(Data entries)
·····
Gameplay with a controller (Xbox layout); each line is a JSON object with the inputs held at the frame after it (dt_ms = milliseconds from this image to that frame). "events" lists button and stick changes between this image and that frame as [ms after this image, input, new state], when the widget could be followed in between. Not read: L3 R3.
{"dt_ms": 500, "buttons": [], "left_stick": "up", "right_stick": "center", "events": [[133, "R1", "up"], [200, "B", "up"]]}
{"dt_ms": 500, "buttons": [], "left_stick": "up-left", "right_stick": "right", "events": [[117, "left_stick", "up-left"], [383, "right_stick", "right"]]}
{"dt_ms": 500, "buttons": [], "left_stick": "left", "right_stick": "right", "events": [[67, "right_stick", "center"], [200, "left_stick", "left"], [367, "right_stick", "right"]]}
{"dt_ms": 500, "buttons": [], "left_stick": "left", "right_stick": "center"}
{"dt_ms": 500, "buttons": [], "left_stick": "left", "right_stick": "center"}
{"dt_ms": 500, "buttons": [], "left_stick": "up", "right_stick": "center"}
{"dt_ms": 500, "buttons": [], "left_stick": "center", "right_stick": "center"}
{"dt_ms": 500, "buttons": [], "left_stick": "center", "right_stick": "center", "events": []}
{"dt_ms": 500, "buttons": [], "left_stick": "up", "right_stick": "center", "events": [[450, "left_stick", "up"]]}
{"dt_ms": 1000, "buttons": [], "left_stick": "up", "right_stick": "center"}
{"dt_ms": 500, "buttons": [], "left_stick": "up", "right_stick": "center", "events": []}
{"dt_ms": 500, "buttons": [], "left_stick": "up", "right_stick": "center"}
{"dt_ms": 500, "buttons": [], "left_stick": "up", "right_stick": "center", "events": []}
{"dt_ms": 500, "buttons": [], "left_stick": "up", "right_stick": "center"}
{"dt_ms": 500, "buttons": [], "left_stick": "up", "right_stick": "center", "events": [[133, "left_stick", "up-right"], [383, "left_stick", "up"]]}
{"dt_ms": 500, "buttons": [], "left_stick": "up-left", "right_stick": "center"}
·····
_About this task_
Each record is to be restated word for word.

_Result of the exercise_
Gameplay with a controller (Xbox layout); each line is a JSON object with the inputs held at the frame after it (dt_ms = milliseconds from this image to that frame). "events" lists button and stick changes between this image and that frame as [ms after this image, input, new state], when the widget could be followed in between. Not read: L3 R3.
{"dt_ms": 500, "buttons": [], "left_stick": "up", "right_stick": "center", "events": [[133, "R1", "up"], [200, "B", "up"]]}
{"dt_ms": 500, "buttons": [], "left_stick": "up-left", "right_stick": "right", "events": [[117, "left_stick", "up-left"], [383, "right_stick", "right"]]}
{"dt_ms": 500, "buttons": [], "left_stick": "left", "right_stick": "right", "events": [[67, "right_stick", "center"], [200, "left_stick", "left"], [367, "right_stick", "right"]]}
{"dt_ms": 500, "buttons": [], "left_stick": "left", "right_stick": "center"}
{"dt_ms": 500, "buttons": [], "left_stick": "left", "right_stick": "center"}
{"dt_ms": 500, "buttons": [], "left_stick": "up", "right_stick": "center"}
{"dt_ms": 500, "buttons": [], "left_stick": "center", "right_stick": "center"}
{"dt_ms": 500, "buttons": [], "left_stick": "center", "right_stick": "center", "events": []}
{"dt_ms": 500, "buttons": [], "left_stick": "up", "right_stick": "center", "events": [[450, "left_stick", "up"]]}
{"dt_ms": 1000, "buttons": [], "left_stick": "up", "right_stick": "center"}
{"dt_ms": 500, "buttons": [], "left_stick": "up", "right_stick": "center", "events": []}
{"dt_ms": 500, "buttons": [], "left_stick": "up", "right_stick": "center"}
{"dt_ms": 500, "buttons": [], "left_stick": "up", "right_stick": "center", "events": []}
{"dt_ms": 500, "buttons": [], "left_stick": "up", "right_stick": "center"}
{"dt_ms": 500, "buttons": [], "left_stick": "up", "right_stick": "center", "events": [[133, "left_stick", "up-right"], [383, "left_stick", "up"]]}
{"dt_ms": 500, "buttons": [], "left_stick": "up-left", "right_stick": "center"}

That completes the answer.